At The Original Charbroil House & Catering in Greece, some drive-through customers commandeered tables already in place under a tent set especially set up in the parking lot.
Charbroil had been set up like this and waiting for on-site outdoor dining to become legal since last week, even though it doesn't normally have any outdoor tables.
That lack of outdoor space for some restaurants was an issue that Greater Rochester Chamber of Commerce President and CEO Bob Duffy acknowledged may be a challenge for some of them.
"Outdoor may be problematic,” he said. “Some restaurants may have very little space outside. I would hope the towns, villages City Hall, which is working on this as well, will be helpful."
The outdoor reopening news was welcome for regulars at the Bay Side Pub so faithful they had assembled their own outdoor seating area made up of lawn furniture in the parking lot.

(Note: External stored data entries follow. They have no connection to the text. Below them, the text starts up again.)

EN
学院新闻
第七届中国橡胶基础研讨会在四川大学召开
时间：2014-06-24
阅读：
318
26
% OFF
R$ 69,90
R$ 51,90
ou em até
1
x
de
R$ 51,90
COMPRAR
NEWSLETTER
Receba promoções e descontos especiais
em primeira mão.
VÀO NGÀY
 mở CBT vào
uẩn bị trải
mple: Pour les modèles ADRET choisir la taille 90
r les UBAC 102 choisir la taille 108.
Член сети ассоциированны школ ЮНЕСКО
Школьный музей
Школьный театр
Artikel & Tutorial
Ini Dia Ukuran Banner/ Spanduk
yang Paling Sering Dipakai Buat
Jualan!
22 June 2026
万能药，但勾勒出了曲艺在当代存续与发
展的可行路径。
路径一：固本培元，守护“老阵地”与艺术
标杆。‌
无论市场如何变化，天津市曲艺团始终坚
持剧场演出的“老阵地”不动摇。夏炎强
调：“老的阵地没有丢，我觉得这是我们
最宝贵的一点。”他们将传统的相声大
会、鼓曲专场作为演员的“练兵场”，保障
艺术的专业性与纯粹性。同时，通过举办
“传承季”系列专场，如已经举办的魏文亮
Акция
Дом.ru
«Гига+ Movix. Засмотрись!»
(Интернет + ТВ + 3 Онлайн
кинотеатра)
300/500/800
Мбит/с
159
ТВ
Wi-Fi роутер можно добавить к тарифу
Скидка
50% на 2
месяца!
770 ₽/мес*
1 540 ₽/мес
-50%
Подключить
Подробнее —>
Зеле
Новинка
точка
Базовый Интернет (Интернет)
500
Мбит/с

“That's incredible. And it's about time,” Judy Stevenson of Webster said. "It's incredible to see their faces. I don't care if I have to sit six feet away. But it's nice to talk."
The authorization for on-sit outdoor dining came with several pages of regulations for just how restaurants were to handle their reopenings. Duffy said they’d be familiar to restaurateurs already dealing with masks, disinfecting and social distancing.
Buono said he doubted the Bay Side would rush to reopen on the first day, Thursday, primarily because the restaurant’s deck remained in “winter” mode with tables stacked on top of each other, deliberately inhospitable to discourage take-out customers from illegally dining on the deck. But he predicted a fast turnaround and return to operation.
“We are resilient,” Buono said. “That’s what we are. If you’re in this business, that’s what you have to be.”